His comparison progressed one more level.
But now I perceived a third sort of little animalcule, like the point F, whereof I judge the axis to be only a tenth part of that of the supposed animalcule E; wherefore 1000 animalcules such as F are as big as one animalcule like E.
This number, multiplied by the one foregoing, then makes more than 110 million little animals [like F] as big as a sand-grain.
Using simple yet inexorable arithmetic, Leeuwenhoek calculated that a drop of water could easily contain millions of moving, eating, reproducing animals, far more tiny animalcules than there were people in the Dutch Republic. A glass of water had more animalcules than there were people on Earth.
On September 17, 1683, he wrote:
I have had several gentlewomen in my house, who were keen on seeing the little eels in vinegar: but some of 'em were so disgusted at the spectacle, that they vowed they'd ne'er use vinegar again.
But what if one should tell such people in future that there are more animals living in the scum on the teeth in a man's mouth, than there are men in a whole kingdom? ... All the people living in our United Netherlands are not as many as the living animals that I carry in my own mouth this very day.
Scientist or conjurer?
This claim defied common sense as much as Galileo's claims that the earth moved and, relative to it, the sun stayed still.
Unfortunately, Galileo's claims challenged Church doctrine as well as a literal reading of the Bible. Galileo's confrontation with authority got him ex-communicated. The equally revolutionary claims of van Leeuwenhoek challenged only academic doctrine. His claims brought him honors and still made him, like Galileo, one of the most famous scientists of his time.
But was he a scientist? Or a conjurer?
In 1677, having just begun his observations, Leeuwenhoek wrote:
I'm well aware that these my writings will not be accepted by some, as they judge it to be impossible to make such discoveries: but I do not bother about such contradictions. Among the ignorant, they're still saying about me that I'm a conjuror, and that I show people what does not exist: but they're to be forgiven, they know no better. I well know there are whole Universities that won't believe there are living creatures in the male seed: but such things don't worry me, I know I'm in the right.
Early in his career, van Leeuwenhoek had to calculate these specific numbers to satisfy other scientists.
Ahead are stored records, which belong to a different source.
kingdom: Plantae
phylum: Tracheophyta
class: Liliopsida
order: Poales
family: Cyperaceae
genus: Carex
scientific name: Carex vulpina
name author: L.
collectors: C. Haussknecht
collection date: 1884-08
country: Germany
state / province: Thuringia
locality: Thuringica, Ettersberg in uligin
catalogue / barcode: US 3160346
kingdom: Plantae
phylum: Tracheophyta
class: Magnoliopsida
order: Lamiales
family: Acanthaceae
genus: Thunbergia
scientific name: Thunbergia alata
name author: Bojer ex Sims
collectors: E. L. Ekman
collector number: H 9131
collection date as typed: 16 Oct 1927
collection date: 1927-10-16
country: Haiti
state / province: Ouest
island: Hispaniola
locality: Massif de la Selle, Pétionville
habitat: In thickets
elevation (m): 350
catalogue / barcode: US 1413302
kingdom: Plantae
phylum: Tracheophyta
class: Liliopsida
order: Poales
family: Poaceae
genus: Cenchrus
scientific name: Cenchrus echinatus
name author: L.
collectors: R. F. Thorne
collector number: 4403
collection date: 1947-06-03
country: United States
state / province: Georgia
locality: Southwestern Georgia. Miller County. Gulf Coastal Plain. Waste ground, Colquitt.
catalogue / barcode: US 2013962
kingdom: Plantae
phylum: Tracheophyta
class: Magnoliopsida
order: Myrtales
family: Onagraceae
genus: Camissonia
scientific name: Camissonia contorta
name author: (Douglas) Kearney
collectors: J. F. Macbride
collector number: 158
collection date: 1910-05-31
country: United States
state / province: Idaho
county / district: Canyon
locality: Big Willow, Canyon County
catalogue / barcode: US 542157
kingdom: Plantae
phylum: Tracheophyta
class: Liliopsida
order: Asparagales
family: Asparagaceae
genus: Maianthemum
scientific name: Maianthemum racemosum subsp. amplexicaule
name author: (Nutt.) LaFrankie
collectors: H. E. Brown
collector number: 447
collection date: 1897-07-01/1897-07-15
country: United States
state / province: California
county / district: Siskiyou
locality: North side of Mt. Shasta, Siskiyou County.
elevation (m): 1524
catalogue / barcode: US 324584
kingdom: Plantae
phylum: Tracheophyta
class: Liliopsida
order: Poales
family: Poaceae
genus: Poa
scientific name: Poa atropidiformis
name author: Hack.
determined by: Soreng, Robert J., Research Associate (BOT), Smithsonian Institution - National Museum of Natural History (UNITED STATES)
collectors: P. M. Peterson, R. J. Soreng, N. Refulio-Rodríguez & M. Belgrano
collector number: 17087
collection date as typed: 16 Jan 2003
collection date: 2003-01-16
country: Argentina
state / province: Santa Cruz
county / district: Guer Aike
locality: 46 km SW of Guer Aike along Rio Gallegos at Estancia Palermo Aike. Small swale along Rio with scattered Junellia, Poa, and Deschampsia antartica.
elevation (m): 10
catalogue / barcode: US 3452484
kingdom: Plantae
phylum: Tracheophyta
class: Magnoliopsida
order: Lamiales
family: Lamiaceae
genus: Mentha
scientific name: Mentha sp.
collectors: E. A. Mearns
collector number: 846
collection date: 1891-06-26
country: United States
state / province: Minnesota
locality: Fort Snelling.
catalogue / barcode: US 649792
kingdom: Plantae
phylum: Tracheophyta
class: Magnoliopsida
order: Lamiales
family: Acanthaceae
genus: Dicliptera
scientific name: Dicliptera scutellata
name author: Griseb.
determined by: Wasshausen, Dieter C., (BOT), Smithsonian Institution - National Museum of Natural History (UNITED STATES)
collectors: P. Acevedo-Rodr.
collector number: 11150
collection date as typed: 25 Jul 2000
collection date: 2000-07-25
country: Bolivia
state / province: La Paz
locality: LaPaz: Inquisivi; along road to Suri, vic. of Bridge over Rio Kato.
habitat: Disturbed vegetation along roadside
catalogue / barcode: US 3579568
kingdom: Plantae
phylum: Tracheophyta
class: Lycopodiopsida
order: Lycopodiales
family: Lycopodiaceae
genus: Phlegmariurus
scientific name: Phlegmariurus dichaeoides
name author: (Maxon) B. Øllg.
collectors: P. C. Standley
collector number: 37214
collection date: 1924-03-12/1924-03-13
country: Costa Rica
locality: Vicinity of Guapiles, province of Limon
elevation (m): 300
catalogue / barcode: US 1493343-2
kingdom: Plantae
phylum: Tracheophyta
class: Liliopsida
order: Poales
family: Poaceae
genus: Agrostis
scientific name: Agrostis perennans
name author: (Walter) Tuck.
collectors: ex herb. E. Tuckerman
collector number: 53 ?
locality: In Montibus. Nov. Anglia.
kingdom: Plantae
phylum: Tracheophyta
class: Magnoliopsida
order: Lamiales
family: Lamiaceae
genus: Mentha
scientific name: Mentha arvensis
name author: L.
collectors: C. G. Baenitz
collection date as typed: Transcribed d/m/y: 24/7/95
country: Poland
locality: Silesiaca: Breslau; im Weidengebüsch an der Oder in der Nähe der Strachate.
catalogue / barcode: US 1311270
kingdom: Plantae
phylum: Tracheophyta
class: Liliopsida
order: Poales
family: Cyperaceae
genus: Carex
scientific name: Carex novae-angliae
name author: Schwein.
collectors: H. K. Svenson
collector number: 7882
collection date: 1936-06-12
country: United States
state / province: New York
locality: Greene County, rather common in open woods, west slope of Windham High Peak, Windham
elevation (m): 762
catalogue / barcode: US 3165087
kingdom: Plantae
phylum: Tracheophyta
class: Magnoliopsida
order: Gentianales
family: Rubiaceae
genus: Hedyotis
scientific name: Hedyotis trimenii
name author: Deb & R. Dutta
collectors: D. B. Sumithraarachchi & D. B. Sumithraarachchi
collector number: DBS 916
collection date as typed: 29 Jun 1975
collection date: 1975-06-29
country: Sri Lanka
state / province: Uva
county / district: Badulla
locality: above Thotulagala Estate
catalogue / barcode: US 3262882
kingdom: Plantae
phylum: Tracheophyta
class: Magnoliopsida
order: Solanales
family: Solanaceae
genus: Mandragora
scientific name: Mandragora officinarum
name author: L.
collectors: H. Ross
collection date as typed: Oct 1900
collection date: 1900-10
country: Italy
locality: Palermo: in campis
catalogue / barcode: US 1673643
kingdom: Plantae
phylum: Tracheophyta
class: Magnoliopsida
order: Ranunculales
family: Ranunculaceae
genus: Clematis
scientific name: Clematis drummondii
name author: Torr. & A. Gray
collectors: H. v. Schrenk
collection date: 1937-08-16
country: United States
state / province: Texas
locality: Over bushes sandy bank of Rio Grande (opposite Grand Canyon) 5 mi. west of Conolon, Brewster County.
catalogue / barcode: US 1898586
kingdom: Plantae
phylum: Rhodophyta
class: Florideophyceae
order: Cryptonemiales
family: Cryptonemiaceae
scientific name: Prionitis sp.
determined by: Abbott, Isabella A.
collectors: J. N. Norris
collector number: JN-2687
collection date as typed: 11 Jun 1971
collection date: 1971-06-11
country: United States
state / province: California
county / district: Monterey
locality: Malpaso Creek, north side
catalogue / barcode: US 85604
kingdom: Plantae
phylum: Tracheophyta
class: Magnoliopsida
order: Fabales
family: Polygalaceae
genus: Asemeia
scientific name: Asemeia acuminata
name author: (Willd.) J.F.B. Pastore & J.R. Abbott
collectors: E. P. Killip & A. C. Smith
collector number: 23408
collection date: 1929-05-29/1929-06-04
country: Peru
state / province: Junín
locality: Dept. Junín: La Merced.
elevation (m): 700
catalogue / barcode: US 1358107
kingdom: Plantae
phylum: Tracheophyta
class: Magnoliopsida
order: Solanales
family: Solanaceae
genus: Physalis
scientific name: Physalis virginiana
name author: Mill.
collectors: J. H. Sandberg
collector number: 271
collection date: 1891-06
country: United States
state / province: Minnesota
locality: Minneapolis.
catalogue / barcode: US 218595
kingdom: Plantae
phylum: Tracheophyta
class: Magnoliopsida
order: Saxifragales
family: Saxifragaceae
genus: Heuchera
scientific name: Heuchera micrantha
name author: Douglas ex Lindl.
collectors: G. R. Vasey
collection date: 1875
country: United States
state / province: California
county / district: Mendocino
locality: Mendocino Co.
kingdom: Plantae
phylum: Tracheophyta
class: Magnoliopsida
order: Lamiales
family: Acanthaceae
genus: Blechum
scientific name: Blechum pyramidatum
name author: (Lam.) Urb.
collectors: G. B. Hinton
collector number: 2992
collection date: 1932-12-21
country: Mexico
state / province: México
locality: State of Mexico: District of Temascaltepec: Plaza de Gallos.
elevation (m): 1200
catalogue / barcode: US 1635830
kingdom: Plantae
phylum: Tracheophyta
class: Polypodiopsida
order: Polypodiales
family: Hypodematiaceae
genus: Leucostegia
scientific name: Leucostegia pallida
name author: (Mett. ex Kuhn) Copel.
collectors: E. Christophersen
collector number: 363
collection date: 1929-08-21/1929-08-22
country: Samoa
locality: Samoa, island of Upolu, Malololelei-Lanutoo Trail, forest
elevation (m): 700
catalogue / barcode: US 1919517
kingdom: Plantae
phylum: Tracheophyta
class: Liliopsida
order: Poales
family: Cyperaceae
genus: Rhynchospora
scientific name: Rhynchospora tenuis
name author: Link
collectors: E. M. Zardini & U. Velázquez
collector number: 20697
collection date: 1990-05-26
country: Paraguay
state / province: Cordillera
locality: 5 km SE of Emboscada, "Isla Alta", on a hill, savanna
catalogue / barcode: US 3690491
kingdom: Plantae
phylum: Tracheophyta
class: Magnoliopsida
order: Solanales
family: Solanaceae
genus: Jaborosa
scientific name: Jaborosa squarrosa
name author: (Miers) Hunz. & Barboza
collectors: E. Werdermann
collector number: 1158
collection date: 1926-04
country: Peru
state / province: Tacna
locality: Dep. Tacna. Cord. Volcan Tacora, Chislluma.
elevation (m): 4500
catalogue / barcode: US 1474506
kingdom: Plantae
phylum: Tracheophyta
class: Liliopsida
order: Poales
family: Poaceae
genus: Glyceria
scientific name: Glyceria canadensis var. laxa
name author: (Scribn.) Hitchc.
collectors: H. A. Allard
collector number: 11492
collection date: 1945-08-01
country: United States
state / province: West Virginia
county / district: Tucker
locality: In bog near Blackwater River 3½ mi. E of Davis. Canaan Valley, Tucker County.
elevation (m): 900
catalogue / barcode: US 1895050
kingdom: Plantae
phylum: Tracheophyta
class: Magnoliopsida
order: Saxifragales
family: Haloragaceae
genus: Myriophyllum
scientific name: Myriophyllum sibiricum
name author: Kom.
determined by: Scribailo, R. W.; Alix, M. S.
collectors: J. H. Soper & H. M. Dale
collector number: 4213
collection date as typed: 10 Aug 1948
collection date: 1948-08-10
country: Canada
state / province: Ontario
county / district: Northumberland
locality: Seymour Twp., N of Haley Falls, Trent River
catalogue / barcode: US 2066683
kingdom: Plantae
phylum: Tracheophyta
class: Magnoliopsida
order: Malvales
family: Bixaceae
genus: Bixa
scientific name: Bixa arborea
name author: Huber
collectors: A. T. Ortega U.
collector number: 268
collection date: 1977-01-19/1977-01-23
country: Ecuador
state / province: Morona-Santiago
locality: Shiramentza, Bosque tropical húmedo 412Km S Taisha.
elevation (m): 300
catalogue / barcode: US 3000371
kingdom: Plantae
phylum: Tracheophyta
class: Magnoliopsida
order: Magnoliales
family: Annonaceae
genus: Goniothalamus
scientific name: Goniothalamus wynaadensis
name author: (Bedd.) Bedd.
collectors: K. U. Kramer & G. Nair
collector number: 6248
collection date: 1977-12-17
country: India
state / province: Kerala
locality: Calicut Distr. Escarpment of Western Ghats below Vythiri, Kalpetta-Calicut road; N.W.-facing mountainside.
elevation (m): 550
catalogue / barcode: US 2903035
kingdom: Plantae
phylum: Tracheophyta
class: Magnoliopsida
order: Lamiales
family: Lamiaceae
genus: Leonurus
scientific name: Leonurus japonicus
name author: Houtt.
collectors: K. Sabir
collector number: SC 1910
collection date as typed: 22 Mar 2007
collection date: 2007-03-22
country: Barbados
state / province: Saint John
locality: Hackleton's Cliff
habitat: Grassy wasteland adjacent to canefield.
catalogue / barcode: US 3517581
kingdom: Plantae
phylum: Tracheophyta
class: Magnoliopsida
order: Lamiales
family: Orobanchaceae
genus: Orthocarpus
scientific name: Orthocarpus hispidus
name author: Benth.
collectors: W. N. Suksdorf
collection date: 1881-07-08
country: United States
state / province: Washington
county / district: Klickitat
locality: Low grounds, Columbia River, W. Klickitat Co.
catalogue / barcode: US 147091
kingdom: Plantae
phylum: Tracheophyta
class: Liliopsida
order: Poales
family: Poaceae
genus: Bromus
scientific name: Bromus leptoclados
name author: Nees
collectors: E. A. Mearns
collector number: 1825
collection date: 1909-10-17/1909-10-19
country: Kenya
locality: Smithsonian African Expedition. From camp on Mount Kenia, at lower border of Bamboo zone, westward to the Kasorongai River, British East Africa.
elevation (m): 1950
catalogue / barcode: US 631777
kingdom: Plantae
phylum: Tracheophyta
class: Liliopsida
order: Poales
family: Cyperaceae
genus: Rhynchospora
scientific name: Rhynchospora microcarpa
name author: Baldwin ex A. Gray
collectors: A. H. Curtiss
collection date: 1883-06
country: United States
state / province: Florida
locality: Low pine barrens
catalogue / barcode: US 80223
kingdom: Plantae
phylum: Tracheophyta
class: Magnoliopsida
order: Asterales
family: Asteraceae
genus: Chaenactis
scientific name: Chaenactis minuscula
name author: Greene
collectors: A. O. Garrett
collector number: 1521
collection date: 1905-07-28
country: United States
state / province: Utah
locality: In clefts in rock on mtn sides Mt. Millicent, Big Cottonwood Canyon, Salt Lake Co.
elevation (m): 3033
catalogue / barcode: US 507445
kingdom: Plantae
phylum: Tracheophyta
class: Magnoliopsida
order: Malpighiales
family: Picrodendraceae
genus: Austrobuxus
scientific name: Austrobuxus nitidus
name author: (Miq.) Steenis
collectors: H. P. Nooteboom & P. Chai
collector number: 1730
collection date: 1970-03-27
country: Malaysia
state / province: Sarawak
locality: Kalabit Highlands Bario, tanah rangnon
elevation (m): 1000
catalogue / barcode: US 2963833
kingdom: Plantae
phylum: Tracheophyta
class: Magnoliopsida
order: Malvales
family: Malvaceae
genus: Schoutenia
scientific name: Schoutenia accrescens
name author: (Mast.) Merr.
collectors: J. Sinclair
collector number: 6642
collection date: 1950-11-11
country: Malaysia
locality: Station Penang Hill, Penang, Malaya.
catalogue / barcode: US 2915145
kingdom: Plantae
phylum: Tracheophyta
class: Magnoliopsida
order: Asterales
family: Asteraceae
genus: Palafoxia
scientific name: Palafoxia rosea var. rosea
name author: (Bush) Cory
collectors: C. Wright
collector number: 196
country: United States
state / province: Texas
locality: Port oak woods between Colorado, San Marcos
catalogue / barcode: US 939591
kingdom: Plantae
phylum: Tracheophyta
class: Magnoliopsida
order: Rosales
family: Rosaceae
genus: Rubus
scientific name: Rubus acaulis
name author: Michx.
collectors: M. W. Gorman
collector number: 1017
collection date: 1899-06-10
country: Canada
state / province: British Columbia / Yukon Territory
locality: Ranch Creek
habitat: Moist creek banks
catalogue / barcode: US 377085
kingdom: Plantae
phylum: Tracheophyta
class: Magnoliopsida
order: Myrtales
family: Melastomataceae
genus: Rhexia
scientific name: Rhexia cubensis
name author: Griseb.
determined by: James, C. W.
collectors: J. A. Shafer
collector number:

Later, having established himself and become trusted, he used words like menigte, multitude, as an indeterminate number.
But as late as July 1684, in a letter addressed to Francis Aston, secretary of the Royal Society, he was still working through his calculations so that others could understand that his huge numbers were more than his imagination. In this case, he was examining the brains of a sheep and the tiny vessels that it contained.
While I viewed the incomprehensible number, of these small Vessells; It was very delightfull to me, to contemplate how every one of them, spread it self into severall branches. ...
For the better representing the inconceivable thinness of the blood Vessells, I made the following Calculations. viz. 100 red Globules lyeing side by side, do not equall the Axe of a [grain of] Sand: let then a Million of them be equall to its solid content.
There are blood Vessells in the brain, which I judge 1/64 part of a blood Globule would be too big to pass thro'; so that the Diameter of the Vessell, is to that of the Globule, as 1 to 4, and if a coarse [grain of] Sand be divided into 64 Millions of parts, 1 of the parts (if it be stiff and unplyable,) will not pass thro' one of the smallest Vessells of the brain.
While a grain of sand would not satisfy today's scientists as a standard unit of measurement, it was the best van Leeuwenhoek had. It was enough to make his point about the relative size of the creatures he observed.